## Text excerpt

-- Opening Marker --

Chapter 5: Research Cases

Three applied examples for political science research

This chapter demonstrates three end-to-end research workflows using the Assembly API — from data collection to analysis-ready output. Each case is self-contained and can be adapted to a new research question.

Case 1: Policy domain mapping across assemblies

Research question: How has legislative attention to housing policy changed across the 20th, 21st, and 22nd assemblies?

Approach: Collect all bills containing housing-related keywords in each assembly, compute filing rates, and visualize trends.

import asyncio, pandas as pd
import plotly.express as px
from assembly_client import AssemblyClient

KEYWORDS = ["주택", "부동산", "임대차", "전세", "분양"]

async def collect_housing_bills():
    results = []
    async with AssemblyClient() as client:
        for age in ["20", "21", "22"]:
            for kw in KEYWORDS:
                rows = await client.search_bills(age=age, bill_name=kw, page_size=100)
                for r in rows:
                    r["assembly"] = age
                    r["keyword"] = kw
                results.extend(rows)
    return pd.DataFrame(results).drop_duplicates(subset="BILL_NO")

df = asyncio.run(collect_housing_bills())

# Summary by assembly and outcome
summary = (
    df.groupby(["assembly", "PROC_RESULT"])
      .size()
      .reset_index(name="n_bills")
)

-- Closing Marker --

## Requirement
Update the passage of the research cases chapter starting at "This chapter demonstrates" and ending at "and 22nd assemblies?", replacing "assemblies" with "legislatures" throughout.

## Extracted data

-- Opening Marker --

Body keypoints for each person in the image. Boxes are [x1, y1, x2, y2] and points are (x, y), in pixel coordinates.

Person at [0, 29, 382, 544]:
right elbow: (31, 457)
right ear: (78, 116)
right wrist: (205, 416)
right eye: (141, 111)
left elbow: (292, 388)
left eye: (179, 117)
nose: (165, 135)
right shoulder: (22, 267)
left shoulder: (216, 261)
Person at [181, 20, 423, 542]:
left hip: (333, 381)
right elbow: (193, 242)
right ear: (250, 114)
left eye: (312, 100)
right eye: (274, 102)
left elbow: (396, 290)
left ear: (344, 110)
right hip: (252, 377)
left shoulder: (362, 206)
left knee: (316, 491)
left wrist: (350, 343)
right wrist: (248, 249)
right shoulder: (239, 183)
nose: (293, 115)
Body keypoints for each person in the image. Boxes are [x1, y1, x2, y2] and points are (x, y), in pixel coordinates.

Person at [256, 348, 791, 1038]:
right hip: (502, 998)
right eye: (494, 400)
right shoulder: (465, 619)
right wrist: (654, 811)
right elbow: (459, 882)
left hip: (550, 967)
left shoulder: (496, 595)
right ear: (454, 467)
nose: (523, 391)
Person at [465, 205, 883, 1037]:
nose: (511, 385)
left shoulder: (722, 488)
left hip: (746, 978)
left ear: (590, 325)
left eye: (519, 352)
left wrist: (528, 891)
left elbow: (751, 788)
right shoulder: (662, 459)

-- Closing Marker --
-- Opening Marker --

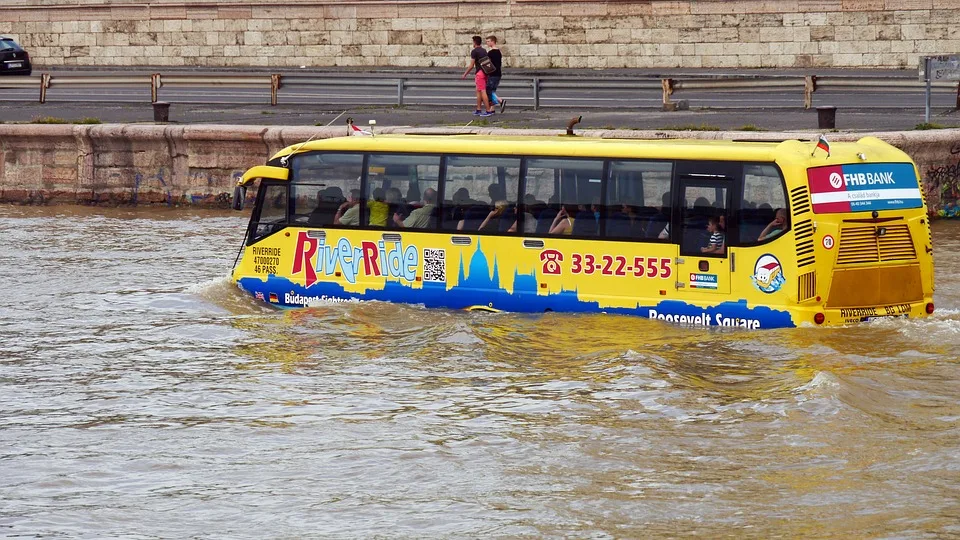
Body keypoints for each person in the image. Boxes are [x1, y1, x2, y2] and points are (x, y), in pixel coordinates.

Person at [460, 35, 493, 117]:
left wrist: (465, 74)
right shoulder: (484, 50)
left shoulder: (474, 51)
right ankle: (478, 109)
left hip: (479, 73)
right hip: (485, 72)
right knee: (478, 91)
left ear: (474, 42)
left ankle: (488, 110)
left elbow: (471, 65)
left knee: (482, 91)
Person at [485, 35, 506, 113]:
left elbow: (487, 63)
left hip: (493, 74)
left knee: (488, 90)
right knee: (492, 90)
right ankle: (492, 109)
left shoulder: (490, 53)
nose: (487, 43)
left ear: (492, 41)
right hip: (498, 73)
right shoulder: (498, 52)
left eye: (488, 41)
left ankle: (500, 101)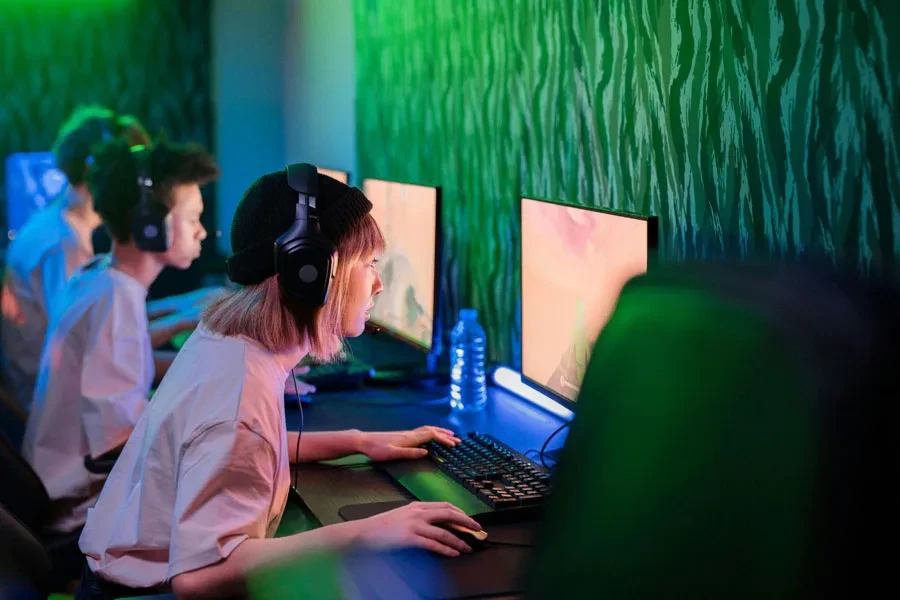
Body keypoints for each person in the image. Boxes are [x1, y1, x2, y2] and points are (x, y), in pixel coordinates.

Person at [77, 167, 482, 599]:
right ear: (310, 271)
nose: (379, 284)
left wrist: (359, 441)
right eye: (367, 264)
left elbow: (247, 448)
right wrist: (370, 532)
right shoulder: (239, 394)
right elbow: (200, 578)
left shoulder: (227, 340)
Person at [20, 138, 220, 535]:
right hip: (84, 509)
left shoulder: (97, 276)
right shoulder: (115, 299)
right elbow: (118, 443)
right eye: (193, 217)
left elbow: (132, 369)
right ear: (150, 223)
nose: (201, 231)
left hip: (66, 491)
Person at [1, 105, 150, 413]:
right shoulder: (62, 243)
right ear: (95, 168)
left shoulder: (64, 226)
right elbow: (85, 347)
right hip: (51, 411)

-- Closing Marker --

## Problem solution
This chapter demonstrates three end-to-end research workflows using the Assembly API — from data collection to analysis-ready output. Each case is self-contained and can be adapted to a new research question.

Case 1: Policy domain mapping across legislatures

Research question: How has legislative attention to housing policy changed across the 20th, 21st, and 22nd legislatures?